- [DIRECTIONS FOR THIS TASK]:
Retype the lines of the records starting with the line that contains "on shaadi.com?" and going on through the line that contains "2021.12.12 20:41:24", with both included. Leave the pictures out of your answer.

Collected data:
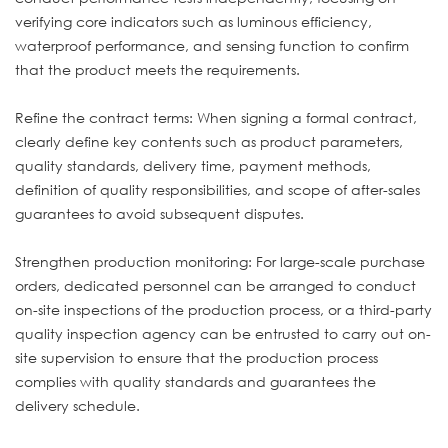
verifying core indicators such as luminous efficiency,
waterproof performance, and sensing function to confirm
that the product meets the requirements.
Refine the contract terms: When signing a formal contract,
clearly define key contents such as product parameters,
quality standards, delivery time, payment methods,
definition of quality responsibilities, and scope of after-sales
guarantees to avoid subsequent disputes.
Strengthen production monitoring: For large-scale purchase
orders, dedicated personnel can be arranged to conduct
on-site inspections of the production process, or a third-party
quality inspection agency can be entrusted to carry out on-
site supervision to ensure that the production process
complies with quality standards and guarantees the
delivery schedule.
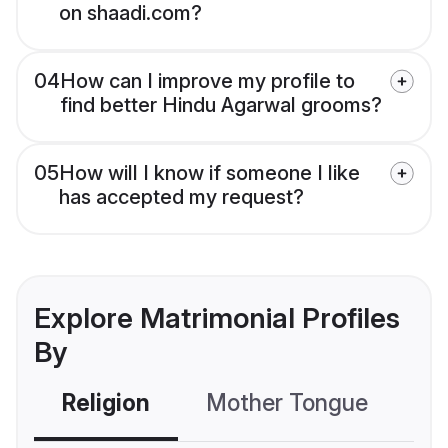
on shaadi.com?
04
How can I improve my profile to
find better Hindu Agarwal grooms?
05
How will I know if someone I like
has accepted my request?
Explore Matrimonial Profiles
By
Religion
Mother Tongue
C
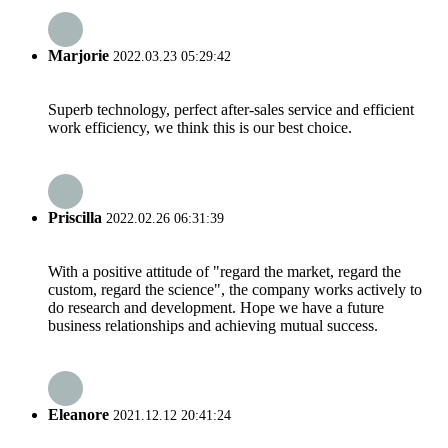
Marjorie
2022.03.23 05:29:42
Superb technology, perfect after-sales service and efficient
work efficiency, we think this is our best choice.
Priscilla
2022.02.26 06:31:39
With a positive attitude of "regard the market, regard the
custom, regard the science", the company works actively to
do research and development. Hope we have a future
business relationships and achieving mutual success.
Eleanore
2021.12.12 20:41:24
* * *
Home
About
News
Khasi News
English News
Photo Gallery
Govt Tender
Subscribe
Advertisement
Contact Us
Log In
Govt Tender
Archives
--
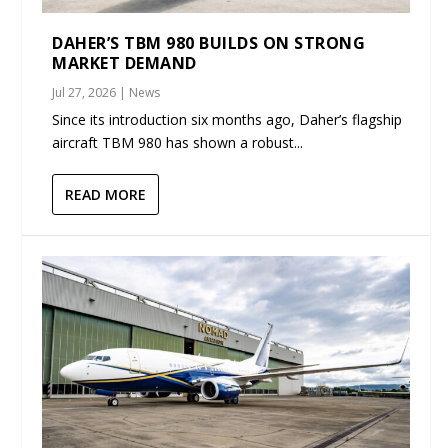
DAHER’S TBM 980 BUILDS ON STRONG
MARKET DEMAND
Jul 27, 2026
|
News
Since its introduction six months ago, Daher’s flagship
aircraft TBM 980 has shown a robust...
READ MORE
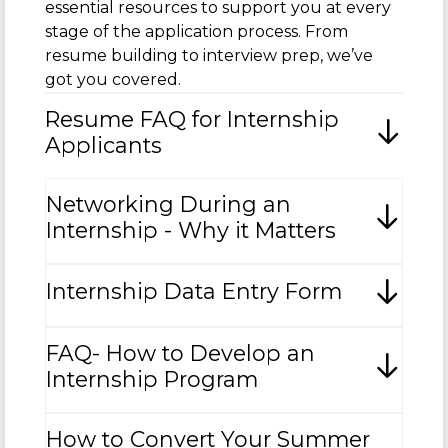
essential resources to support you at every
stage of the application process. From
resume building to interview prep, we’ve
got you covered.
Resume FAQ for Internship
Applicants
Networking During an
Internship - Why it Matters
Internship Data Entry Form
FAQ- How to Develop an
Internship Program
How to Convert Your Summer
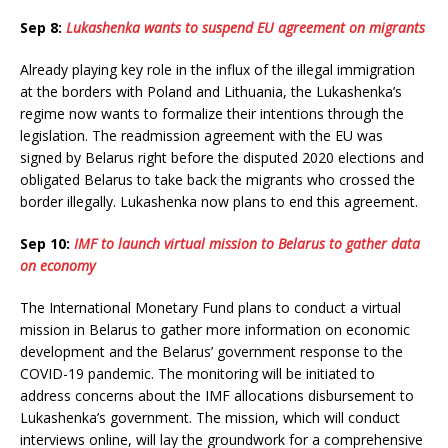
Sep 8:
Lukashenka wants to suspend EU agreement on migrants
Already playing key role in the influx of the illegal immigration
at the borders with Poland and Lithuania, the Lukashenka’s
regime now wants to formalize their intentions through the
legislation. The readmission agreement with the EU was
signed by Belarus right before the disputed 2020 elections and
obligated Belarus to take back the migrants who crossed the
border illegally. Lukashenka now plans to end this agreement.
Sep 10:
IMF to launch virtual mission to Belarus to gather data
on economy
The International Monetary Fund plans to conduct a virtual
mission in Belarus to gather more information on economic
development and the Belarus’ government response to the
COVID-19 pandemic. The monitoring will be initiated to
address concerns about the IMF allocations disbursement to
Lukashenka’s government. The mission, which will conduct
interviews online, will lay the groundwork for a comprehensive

- [TASK ANSWER]:
on shaadi.com?
04
How can I improve my profile to
find better Hindu Agarwal grooms?
05
How will I know if someone I like
has accepted my request?
Explore Matrimonial Profiles
By
Religion
Mother Tongue
C
Marjorie
2022.03.23 05:29:42
Superb technology, perfect after-sales service and efficient
work efficiency, we think this is our best choice.
Priscilla
2022.02.26 06:31:39
With a positive attitude of "regard the market, regard the
custom, regard the science", the company works actively to
do research and development. Hope we have a future
business relationships and achieving mutual success.
Eleanore
2021.12.12 20:41:24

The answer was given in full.